Quand un accident l'a rendu tétraplégique il y a 12 ans, Marco a voulu mourir. Mais il a surmonté cette épreuve, s'est marié et a adopté une petite fille. Le voilà revenu aujourd'hui au même état de désespoir : faute de nourriture et de médicaments au Venezuela, il demande à être euthanasié.
Mourir de faim
Reclus dans un minuscule appartement où tiennent à peine un lit et un frigo, cet homme de 45 ans ne cesse d'appeler à l'aide depuis juillet 2016, enregistrant 16 vidéos au total, diffusées via les réseaux sociaux. Dans la plus récente, il s'adresse au président socialiste Nicolas Maduro, le suppliant de l'aider à mourir dignement, dans ce pays où l'euthanasie est interdite. «Vous nous tuez de faim : ou j'achète de la nourriture, ou j'achète des fournitures médicales», lui lance-t-il notamment. Marco a perdu l'usage de ses quatre membres dans un accident de voiture. «Juste après, je demandais à tout le monde de me tuer, puis j'ai accepté ce qui s'était passé», raconte-t-il dans son logement de Cabudare (est).
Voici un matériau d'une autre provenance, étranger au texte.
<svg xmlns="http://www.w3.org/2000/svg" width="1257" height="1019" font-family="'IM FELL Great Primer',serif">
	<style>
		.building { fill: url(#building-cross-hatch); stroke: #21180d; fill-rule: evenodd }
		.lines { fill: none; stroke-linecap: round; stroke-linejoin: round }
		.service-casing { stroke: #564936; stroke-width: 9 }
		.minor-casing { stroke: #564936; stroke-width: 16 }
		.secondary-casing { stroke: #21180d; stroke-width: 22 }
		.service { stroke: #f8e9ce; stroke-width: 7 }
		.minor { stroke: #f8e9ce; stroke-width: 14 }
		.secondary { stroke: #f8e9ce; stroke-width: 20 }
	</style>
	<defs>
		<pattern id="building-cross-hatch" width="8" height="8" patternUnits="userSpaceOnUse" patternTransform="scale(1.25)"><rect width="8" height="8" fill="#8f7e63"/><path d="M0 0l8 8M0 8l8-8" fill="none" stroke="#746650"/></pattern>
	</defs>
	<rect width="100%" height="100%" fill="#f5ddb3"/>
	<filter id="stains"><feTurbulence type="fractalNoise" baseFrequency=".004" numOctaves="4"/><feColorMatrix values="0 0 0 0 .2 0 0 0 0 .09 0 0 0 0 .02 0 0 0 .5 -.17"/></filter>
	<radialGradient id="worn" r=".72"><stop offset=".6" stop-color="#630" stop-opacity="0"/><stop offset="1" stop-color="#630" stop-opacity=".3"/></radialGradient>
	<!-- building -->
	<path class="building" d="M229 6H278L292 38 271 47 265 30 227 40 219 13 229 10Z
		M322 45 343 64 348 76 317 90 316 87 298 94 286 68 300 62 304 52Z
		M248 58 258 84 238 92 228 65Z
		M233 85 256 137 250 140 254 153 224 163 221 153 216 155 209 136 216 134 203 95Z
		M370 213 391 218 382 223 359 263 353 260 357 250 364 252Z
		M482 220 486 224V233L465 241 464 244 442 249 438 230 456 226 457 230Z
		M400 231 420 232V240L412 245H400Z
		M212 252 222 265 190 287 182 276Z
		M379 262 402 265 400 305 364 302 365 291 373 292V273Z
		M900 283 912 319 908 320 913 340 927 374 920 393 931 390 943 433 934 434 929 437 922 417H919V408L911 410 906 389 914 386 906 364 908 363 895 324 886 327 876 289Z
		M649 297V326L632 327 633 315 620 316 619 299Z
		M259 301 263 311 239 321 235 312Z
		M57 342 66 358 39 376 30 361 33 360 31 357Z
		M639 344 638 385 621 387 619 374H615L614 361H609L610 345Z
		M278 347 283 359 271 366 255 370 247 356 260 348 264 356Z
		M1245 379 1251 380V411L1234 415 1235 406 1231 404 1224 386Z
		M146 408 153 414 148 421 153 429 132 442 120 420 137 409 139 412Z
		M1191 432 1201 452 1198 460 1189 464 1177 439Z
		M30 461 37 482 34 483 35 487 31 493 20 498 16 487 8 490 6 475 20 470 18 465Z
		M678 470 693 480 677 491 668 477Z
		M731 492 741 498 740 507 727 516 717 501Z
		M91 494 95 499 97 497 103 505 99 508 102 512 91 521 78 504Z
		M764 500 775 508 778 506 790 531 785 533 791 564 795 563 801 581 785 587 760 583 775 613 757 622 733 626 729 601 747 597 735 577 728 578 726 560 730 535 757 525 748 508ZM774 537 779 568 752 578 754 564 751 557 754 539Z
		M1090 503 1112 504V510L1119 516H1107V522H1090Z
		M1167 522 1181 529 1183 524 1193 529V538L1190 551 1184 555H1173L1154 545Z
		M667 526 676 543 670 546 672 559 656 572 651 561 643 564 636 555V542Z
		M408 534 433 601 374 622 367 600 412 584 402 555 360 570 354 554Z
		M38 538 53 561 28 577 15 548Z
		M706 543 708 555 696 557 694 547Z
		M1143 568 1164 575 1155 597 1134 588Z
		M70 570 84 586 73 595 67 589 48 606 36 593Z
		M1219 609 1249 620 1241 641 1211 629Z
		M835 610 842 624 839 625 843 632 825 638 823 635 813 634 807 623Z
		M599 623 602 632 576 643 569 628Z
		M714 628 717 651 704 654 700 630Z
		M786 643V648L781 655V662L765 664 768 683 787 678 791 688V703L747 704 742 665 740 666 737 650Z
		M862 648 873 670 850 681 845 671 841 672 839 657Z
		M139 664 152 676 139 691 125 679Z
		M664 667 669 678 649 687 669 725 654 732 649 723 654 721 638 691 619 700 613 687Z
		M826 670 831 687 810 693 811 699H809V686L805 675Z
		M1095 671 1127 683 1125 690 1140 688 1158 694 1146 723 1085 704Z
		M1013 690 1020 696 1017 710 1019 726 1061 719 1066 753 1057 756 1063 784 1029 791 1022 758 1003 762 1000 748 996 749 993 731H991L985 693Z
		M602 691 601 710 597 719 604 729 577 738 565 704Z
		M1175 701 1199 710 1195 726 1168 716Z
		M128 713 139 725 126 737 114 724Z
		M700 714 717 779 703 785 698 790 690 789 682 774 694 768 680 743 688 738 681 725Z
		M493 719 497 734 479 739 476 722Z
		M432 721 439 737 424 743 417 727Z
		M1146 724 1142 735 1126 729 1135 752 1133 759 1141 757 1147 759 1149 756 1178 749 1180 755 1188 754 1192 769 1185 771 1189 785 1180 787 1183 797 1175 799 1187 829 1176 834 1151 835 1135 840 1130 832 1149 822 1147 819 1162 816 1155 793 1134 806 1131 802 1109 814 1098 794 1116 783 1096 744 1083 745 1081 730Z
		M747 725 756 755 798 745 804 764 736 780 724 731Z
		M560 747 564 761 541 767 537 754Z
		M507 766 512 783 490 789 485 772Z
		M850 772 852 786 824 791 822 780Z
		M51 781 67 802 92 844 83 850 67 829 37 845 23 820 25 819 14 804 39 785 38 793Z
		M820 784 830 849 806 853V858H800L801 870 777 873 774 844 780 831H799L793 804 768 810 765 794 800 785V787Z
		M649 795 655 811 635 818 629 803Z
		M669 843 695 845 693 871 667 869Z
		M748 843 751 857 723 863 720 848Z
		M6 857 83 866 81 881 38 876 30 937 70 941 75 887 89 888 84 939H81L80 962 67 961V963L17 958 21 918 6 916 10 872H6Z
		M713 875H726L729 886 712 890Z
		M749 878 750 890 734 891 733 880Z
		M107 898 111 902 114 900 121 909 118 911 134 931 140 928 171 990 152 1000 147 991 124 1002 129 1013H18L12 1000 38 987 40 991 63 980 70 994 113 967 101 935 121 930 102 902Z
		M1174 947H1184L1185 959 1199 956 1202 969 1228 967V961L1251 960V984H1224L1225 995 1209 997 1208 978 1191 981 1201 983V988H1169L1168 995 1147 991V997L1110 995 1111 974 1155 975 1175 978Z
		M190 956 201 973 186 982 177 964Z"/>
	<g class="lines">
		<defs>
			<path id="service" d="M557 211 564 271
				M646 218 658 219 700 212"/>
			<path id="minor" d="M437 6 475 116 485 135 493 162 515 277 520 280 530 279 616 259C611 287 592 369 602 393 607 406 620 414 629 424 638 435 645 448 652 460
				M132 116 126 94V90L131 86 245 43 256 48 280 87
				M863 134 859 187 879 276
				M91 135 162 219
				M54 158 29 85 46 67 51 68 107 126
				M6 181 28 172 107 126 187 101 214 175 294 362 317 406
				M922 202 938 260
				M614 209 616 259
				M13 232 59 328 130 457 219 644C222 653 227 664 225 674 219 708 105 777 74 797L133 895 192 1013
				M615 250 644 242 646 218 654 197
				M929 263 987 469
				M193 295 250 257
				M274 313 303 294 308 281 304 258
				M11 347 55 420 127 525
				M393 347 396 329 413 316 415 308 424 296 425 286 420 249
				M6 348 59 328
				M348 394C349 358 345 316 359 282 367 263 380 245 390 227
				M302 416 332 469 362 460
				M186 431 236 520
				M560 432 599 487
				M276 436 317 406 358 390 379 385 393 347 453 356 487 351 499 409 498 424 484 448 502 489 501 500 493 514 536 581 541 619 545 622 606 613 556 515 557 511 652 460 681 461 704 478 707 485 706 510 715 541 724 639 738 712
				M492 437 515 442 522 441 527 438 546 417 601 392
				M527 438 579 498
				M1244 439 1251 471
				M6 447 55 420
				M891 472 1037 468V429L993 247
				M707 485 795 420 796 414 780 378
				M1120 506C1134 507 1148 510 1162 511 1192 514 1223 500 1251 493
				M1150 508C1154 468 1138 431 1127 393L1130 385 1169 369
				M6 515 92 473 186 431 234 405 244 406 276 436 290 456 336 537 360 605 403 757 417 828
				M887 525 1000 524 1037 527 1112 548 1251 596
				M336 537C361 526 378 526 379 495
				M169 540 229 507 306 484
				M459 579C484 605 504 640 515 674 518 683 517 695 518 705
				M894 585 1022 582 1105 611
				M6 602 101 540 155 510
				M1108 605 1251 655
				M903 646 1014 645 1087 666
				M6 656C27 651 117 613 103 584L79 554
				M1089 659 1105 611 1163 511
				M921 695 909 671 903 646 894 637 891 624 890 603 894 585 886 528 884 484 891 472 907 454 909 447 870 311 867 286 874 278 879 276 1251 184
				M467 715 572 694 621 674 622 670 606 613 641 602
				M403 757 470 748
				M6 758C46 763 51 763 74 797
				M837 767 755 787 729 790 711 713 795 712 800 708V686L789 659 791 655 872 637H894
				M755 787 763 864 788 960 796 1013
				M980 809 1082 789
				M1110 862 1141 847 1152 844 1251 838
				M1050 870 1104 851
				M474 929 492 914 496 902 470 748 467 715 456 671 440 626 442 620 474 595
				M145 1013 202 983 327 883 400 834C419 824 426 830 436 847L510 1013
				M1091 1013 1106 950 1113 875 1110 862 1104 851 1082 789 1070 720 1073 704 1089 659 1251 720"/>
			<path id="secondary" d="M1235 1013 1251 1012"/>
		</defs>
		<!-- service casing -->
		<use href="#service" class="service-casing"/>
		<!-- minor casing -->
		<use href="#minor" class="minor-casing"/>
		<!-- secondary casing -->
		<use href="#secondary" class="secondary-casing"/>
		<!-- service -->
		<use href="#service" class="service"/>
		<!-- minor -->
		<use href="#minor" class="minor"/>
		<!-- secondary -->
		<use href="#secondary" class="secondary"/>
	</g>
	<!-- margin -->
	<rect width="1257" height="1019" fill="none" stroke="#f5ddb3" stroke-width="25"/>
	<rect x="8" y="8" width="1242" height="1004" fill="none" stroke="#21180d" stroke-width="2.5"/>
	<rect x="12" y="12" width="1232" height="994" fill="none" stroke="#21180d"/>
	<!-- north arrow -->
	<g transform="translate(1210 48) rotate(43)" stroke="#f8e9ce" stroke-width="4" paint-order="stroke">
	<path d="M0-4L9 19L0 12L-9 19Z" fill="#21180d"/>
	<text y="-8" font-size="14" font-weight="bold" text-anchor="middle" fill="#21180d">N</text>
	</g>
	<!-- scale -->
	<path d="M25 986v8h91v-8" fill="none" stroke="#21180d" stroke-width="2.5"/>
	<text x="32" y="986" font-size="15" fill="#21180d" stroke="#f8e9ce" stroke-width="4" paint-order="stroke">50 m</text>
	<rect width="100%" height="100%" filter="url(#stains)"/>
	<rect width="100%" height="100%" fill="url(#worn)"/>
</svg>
Pension : 4,3 dollars par mois
«Je ne veux pas la mort, j'aimerais vivre dans de meilleures conditions, mais si ce n'est pas possible je préfère l'euthanasie», confie ce technicien industriel, qui survit avec une pension et une aide qui totalisent 186 000 bolivars par mois (4,3 dollars au taux du marché noir). «Je ne m'en sors pas du tout. Tout est extrêmement cher», assure Marco. Une sonde urinaire lui coûte 24 000 bolivars et un kilo de viande, 50 000. Comme lui, des millions de Vénézuéliens souffrent de la crise économique qui frappe le pays pétrolier, ébranlé par la chute des cours du brut et n'important presque plus d'aliments ni de médicaments. Les rares que l'on trouve dans les rayons sont à des tarifs prohibitifs. Selon la fédération pharmaceutique, 85% de médicaments manquent, une pénurie dramatique pour Marco.
Puits sans fond
Après sa dernière vidéo, filmée par sa fille de 13 ans qui s'oppose à son euthanasie, de nombreuses personnes l'ont contacté pour lui offrir des dons. Pour répondre au téléphone, Marco actionne une baguette en bois avec la bouche. Quand on trouvait encore des aliments à prix subventionnés dans les supermarchés, Marco faisait la queue parmi les habitants, sur son fauteuil roulant. Il s'en souvient comme d'une expérience «humiliante, parfois ils nous laissaient sans nourriture après des heures d'attente», les rayons ayant été dévalisés. L'euthanasie n'est évidemment pas la priorité de Marco, qui voudrait plutôt un emploi et une maison. «J'aimerais travailler, j'ai des facilités avec les téléphones et les ordinateurs», affirme cet ex-gérant de station-service. Mais sa situation ne cesse de se dégrader. Au bout de trois semaines sans le changer, le tuyau lui servant pour uriner «avait une odeur de mort», se lamente-t-il. «Je ne veux pas traîner ma femme et ma fille dans ce puits sans fonds où nous arrivons au Venezuela». Si Marco a tenu jusqu'à présent, c'est pour elles : Ana Barrios, 30 ans, épousée il y a cinq ans, et Daikellys, sa fille, adoptée dans la foulée. «Il aime sortir, tout observer, avant on pouvait aller manger une glace ensemble. Maintenant il vit entre quatre murs car tout est devenu hors de prix», raconte Ana, en larmes.
Du manioc et des bananes
Malgré sa stature menue, Ana rassemble ses forces toutes les trois heures pour aider son mari à se retourner, afin d'éviter l'apparition d'escarres. «Je prends soin de lui comme un bébé, jamais je ne vais l'abandonner», promet-elle, espérant que Marco renonce à son souhait de mourir. Couturière de formation, elle est au chômage. «La situation est tellement critique qu'on ne vend plus rien et les coûts des matériels augmentent tous les trois jours, cela ne laisse aucun bénéfice», explique Ana. À leur domicile, ils ne mangent que du manioc ou des bananes, seuls aliments qu'ils peuvent se permettre. Marco adore Noël, donc Daikellys a placé un sapin décoré dans le modeste logement, à la veille de son 46e anniversaire. Quand elle a enregistré la dernière vidéo de son père, elle ne savait pas ce qu'était l'euthanasie. «Ensuite j'ai cherché sur internet et je me suis mise à pleurer», raconte-t-elle. Mais, pour l'instant, Marco reste inflexible : «Il est préférable d'en sacrifier un pour que les deux autres vivent mieux».